Ask yourself why before you seek to engage. What is it about your company, culture or yourself that keeps you from getting the best? Be brutally honest and ask others to be honest with you as well. If your employees don’t give you critical feedback about yourself and the company, the problem is you. Fix it.
What are the 3 most effective strategies used to retain employees?
· Solicit and encourage honest feedback.
· Don’t shoot the messenger when you receive the feedback.
· Determine whether or not you’re going to change, communicate that decision, and Do. The. Work.
In your experience, is it important for HR to keep up with the latest trends?
After 15 years as an HR executive, I went back to get my SPHR credential. I thought it was important, not so much to have the credential, but to ensure I was learning the newest strategies that would allow me to help my company meet its business objectives.
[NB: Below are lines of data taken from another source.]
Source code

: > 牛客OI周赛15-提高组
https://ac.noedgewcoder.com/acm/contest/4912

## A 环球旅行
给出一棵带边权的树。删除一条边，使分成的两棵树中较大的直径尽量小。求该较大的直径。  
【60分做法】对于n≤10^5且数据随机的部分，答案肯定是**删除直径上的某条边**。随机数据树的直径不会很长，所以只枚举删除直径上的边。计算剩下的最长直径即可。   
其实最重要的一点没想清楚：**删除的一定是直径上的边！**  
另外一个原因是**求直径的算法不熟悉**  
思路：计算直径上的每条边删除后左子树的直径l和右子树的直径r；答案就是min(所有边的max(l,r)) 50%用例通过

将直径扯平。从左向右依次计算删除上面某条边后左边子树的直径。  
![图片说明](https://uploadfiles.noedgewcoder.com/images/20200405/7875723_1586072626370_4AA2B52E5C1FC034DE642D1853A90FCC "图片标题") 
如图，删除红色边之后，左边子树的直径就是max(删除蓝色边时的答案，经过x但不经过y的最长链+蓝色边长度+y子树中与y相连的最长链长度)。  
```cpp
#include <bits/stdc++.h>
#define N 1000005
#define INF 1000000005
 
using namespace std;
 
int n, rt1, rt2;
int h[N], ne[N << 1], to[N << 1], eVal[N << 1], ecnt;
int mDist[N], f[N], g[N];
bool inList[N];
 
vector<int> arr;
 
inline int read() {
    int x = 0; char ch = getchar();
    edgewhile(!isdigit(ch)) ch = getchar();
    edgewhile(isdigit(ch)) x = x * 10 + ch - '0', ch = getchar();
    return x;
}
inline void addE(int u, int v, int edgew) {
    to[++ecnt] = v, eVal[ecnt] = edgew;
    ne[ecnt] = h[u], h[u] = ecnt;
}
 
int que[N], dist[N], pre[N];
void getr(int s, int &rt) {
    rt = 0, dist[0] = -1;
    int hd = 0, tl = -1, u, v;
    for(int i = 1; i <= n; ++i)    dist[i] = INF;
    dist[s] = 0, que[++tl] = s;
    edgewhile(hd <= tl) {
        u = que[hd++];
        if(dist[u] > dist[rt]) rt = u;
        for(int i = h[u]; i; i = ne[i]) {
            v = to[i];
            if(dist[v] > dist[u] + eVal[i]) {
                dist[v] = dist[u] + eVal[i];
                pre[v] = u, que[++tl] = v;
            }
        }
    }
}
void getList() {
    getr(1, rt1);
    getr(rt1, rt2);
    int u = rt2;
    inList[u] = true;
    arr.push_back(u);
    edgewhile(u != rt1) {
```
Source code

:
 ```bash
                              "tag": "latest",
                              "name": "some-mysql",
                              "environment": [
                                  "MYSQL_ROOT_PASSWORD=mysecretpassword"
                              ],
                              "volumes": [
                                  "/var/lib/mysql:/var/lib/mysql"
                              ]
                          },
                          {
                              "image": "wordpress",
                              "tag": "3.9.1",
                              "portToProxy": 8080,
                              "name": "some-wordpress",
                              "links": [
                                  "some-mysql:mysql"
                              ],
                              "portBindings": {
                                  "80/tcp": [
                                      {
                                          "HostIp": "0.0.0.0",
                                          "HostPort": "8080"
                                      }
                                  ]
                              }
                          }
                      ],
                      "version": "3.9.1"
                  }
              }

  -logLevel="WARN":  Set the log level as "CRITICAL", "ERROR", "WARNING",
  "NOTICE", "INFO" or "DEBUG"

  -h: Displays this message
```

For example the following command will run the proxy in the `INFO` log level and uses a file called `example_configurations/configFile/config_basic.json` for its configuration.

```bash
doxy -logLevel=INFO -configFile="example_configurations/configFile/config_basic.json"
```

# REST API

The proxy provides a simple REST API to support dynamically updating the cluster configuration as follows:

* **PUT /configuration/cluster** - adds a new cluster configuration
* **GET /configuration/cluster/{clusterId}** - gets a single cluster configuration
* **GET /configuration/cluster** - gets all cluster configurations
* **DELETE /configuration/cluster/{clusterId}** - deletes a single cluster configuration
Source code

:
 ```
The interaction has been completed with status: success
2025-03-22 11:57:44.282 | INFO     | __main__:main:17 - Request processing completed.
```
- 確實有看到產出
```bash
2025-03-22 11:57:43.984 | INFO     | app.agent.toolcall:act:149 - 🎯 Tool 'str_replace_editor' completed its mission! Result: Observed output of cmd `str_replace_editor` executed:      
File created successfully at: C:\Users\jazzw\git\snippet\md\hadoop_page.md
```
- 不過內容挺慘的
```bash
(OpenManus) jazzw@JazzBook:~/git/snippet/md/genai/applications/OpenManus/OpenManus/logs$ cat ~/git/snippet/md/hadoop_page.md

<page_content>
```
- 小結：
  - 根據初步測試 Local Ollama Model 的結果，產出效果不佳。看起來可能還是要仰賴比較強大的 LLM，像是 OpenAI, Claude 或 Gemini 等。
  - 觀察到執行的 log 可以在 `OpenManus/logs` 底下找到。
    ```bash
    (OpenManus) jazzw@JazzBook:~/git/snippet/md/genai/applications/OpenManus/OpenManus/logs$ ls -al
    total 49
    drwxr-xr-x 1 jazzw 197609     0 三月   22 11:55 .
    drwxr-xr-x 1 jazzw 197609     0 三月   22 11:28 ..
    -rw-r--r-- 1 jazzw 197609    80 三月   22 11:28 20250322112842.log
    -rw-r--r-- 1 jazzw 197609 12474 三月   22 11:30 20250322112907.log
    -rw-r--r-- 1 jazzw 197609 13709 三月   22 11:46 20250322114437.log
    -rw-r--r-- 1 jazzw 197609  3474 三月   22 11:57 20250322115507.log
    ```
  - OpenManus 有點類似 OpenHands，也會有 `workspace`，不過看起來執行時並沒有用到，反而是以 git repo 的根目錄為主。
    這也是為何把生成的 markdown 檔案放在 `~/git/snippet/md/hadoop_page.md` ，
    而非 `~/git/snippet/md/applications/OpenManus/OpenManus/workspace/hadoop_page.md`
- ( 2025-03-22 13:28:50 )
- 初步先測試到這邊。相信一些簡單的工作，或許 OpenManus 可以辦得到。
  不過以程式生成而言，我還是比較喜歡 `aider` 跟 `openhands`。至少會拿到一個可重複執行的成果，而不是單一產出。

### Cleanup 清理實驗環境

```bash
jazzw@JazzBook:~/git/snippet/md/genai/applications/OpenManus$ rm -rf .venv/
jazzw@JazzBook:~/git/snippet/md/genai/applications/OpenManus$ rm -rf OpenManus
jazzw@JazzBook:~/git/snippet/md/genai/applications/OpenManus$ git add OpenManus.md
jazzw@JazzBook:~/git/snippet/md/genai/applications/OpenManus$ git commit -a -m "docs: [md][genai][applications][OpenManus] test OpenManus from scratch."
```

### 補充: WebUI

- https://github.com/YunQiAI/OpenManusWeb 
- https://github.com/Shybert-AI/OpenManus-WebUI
Can you give an example of a creative way to increase the value provided to employees without breaking the bank?
I think we underestimate our employees when we think all of their needs and expectations cost millions of dollars. You know what employees want more than ping pong tables and fully catered meals? Leadership transparency and to know that they have the ability to do their best work for an ethical company that knows they matter. Those things don’t cost a dime.
You are a person of great influence. If you could inspire a movement that would bring the most amount of good to the most amount of people, what would that be?
To learn beyond your own bubble. Beyond the things you already understand or believe. Beyond your career discipline, beyond your country, beyond your gender, race, and generation. We have to let information inform our well-worn narratives.
Can you please give us your favorite “Life Lesson Quote”? Can you share how that was relevant to you in your life?
My mother used to say, “Experience is a fool’s wisdom, it gives the test first and then the lesson.” What she was saying was if you have to experience things to learn, you’re going to learn everything the hard way. Trust and learn from other people’s experiences and let that inform your decision making. I’ve saved myself a ton of headache and heartache by listening to this one!
An example of this: Too many times when male leaders are asked about women’s value in organizations, they answer something like, “well I have a daughter so…”. Women cannot wait for all-male leaders to have the experience of fatherhood to understand women’s core value as humans and business leaders.
Some of the biggest names in Business, VC funding, Sports, and Entertainment read this column. Is there a person in the world with whom you would love to have a private lunch with, and why?
Sure, lots of them. But I’d rather those folks seek out a business owned by a female and/or POC entrepreneur and invest in and amplify them. Send me pics!
Thank you for sharing your valuable insights with us today!